* **Directive**
From the listing below, copy each line where "mais" occurs.

"""

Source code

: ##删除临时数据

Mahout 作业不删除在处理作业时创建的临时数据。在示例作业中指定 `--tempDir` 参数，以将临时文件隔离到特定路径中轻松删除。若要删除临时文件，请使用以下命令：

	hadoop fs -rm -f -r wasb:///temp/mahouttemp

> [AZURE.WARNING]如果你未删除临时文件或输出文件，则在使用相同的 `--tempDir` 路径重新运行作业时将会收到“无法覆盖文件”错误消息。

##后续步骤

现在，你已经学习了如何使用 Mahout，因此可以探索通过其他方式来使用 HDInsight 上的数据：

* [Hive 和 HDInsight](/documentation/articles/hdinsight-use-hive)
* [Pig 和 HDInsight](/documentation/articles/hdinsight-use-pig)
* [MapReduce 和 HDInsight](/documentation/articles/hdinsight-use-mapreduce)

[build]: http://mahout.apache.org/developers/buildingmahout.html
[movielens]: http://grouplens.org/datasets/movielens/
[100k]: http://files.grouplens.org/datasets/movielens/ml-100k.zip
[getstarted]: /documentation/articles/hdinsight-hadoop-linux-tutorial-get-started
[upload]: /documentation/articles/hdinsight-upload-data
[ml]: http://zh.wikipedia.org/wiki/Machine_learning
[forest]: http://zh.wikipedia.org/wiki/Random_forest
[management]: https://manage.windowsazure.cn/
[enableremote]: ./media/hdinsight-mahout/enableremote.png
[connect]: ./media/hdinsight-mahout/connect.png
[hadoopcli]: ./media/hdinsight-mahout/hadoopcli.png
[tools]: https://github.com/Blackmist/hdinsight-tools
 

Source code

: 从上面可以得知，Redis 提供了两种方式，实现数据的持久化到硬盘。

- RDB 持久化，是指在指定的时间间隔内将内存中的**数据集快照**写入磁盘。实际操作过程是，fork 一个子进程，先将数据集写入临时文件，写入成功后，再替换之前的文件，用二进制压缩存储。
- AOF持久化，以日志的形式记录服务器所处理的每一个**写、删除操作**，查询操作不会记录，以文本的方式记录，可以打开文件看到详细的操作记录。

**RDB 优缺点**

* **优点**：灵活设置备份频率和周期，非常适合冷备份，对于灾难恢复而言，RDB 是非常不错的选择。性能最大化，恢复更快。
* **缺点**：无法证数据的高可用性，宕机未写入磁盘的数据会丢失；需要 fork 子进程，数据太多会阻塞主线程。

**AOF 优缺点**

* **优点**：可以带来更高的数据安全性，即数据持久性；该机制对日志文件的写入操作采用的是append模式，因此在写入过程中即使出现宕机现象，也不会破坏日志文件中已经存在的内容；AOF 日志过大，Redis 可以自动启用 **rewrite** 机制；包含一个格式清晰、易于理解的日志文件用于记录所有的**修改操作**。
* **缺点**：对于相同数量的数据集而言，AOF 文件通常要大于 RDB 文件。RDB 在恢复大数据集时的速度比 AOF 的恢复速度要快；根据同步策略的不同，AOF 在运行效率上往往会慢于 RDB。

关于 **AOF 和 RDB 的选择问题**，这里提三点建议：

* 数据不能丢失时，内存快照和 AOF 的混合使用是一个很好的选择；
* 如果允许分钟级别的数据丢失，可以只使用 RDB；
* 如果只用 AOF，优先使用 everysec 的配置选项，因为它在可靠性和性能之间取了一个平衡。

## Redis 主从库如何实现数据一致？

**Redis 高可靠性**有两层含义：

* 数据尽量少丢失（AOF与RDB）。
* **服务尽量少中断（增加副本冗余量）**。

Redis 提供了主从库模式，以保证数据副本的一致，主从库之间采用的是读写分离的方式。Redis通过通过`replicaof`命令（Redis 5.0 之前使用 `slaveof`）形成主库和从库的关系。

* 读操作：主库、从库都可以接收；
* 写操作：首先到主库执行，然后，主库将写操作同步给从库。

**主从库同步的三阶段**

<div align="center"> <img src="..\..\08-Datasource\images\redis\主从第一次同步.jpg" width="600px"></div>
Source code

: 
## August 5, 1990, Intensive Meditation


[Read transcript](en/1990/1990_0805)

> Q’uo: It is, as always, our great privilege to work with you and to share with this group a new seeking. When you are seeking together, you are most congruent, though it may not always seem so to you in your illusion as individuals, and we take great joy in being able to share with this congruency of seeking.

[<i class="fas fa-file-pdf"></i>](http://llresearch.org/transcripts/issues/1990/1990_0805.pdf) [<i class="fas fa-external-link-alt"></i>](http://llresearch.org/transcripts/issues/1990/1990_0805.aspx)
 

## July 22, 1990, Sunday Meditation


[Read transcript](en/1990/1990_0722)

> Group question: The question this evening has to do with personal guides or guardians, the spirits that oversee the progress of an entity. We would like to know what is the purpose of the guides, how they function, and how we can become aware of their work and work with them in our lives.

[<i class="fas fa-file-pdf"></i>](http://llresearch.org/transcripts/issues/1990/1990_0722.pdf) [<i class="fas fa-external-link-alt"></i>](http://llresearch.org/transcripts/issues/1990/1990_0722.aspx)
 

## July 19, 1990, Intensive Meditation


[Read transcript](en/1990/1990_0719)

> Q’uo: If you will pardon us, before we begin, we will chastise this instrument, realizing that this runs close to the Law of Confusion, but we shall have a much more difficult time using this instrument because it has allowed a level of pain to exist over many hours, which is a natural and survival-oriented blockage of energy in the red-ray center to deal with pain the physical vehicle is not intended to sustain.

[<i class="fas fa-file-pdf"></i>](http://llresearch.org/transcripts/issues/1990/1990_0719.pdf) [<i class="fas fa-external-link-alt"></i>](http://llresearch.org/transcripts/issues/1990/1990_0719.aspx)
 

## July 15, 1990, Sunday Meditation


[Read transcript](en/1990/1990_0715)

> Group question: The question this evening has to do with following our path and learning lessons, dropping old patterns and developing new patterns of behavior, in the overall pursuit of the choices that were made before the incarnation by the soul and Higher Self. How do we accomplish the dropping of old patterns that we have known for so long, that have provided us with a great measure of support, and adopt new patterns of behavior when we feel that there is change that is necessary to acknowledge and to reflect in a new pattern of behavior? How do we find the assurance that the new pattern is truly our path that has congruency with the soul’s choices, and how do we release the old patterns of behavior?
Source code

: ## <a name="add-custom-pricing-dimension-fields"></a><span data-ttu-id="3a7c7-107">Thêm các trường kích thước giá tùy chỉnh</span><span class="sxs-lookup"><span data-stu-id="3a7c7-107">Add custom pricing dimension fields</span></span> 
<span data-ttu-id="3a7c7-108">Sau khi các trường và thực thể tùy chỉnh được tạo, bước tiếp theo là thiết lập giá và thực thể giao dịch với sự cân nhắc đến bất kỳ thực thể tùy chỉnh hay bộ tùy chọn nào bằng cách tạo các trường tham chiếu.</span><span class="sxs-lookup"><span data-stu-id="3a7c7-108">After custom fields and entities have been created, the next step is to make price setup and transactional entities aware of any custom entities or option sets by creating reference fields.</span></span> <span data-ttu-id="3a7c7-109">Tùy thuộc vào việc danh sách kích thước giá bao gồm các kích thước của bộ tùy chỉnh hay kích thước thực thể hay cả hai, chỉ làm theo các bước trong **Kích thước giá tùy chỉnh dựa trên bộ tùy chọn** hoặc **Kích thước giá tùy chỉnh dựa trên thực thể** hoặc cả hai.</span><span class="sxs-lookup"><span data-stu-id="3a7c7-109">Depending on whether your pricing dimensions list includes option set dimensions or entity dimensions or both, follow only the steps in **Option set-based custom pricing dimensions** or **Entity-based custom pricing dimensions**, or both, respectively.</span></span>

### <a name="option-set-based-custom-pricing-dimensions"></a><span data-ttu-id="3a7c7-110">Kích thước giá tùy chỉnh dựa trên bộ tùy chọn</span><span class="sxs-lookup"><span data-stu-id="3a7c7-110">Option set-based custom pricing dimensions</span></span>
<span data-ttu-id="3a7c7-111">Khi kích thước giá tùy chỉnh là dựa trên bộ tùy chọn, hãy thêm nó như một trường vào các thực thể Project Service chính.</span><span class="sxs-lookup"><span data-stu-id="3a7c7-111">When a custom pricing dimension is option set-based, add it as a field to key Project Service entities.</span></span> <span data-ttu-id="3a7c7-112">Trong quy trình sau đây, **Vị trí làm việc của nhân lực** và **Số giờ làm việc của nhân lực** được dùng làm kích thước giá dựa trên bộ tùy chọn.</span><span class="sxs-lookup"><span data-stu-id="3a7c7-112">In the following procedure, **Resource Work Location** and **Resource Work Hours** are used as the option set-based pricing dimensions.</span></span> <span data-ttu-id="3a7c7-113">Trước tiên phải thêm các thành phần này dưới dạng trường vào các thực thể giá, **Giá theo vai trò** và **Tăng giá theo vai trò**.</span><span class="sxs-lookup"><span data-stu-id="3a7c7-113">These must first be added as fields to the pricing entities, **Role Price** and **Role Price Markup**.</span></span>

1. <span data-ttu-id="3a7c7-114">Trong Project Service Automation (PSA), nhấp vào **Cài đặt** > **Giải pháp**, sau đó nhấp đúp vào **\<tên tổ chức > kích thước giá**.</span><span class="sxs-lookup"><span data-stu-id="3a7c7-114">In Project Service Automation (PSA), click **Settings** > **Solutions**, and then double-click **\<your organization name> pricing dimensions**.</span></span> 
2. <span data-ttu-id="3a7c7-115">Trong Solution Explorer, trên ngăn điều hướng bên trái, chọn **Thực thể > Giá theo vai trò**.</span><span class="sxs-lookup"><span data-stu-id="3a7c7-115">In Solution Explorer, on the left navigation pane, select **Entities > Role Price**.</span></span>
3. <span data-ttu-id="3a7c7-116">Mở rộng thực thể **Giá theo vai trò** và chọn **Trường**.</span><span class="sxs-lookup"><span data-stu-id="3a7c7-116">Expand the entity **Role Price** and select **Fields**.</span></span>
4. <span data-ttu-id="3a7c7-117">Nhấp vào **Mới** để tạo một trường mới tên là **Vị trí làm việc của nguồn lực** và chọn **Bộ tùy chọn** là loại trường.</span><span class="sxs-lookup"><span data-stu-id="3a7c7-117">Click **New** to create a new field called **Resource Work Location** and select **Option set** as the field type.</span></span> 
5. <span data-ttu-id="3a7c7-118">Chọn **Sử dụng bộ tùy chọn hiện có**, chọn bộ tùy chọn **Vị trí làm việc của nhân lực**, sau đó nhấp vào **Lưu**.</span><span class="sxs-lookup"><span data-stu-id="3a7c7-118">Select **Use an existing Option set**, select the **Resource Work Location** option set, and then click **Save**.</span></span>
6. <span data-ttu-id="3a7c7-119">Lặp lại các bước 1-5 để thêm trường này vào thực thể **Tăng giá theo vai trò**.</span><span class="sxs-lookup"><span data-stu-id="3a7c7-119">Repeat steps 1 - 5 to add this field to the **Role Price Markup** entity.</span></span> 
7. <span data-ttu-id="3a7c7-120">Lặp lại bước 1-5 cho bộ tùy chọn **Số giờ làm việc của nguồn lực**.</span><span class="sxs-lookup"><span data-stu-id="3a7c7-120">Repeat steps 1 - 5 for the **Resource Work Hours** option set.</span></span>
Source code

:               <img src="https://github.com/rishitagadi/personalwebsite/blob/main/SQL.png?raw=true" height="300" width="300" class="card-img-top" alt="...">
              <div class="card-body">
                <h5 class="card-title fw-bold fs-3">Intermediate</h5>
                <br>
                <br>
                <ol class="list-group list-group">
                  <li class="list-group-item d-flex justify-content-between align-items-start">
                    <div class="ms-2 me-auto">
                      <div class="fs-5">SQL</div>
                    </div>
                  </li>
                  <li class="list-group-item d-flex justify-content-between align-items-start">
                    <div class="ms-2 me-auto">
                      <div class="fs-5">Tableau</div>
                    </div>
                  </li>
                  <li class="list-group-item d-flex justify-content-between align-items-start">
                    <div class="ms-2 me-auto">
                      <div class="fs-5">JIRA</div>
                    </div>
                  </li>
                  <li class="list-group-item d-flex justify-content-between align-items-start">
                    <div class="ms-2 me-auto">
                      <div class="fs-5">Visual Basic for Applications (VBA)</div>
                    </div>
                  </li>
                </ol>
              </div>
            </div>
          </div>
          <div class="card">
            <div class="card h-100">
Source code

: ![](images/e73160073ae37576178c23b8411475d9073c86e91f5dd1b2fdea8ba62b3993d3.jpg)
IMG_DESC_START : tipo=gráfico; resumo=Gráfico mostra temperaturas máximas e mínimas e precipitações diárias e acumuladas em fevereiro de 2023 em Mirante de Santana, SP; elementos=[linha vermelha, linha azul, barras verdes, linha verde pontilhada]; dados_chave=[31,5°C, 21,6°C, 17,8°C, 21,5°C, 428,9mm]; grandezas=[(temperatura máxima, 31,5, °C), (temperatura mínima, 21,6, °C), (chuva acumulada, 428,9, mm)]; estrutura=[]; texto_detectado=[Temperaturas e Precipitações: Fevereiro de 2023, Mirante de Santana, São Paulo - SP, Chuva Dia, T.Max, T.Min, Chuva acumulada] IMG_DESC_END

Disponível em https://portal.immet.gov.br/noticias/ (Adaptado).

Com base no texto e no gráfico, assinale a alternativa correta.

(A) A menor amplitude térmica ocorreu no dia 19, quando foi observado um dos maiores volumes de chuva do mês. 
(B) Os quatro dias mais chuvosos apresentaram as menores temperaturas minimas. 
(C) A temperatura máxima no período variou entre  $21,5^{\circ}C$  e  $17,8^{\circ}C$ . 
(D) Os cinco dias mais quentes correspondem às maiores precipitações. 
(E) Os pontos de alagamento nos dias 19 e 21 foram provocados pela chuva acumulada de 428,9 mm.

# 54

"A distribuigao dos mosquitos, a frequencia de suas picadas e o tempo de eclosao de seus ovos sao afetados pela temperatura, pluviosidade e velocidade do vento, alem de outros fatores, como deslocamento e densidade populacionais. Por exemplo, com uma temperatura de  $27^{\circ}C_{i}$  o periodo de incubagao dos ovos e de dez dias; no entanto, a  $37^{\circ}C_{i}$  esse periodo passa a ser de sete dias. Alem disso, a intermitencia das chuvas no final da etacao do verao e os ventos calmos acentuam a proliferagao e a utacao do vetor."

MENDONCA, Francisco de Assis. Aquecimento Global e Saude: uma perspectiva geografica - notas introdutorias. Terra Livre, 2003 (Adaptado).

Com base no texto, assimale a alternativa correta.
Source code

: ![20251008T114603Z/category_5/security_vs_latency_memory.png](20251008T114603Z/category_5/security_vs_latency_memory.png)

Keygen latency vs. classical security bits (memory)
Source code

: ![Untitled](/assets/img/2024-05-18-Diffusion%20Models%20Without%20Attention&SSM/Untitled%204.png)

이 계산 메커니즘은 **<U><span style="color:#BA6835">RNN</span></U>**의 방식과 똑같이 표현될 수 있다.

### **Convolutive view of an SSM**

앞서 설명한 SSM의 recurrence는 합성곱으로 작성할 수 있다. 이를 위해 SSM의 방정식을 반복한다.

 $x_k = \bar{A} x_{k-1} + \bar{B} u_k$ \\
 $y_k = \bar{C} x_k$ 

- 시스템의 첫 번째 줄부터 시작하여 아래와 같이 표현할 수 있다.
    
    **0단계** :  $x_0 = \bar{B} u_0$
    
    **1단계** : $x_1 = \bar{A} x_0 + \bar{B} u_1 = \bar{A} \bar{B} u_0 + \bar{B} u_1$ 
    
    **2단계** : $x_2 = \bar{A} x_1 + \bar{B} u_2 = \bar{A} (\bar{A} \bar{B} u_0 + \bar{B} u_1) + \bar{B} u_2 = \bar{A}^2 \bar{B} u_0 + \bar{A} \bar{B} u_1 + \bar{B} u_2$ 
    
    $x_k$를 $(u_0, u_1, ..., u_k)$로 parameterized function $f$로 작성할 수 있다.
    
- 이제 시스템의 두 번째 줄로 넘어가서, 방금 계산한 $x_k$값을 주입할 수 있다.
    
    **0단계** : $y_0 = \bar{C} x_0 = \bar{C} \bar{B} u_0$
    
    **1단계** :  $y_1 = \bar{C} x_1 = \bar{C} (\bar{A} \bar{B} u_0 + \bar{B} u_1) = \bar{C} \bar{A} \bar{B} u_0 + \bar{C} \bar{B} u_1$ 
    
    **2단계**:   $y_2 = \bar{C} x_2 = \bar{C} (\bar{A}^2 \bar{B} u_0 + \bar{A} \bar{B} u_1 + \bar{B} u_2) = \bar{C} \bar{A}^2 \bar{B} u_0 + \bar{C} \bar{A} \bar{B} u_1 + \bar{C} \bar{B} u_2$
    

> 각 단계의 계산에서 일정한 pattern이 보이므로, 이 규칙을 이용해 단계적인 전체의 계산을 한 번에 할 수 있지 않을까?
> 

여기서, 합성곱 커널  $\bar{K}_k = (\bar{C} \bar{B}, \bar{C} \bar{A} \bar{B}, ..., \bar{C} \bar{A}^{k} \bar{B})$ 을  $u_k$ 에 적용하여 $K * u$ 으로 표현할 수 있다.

"""

* **Solution**
(B) Os quatro dias mais chuvosos apresentaram as menores temperaturas minimas. 
(D) Os cinco dias mais quentes correspondem às maiores precipitações. 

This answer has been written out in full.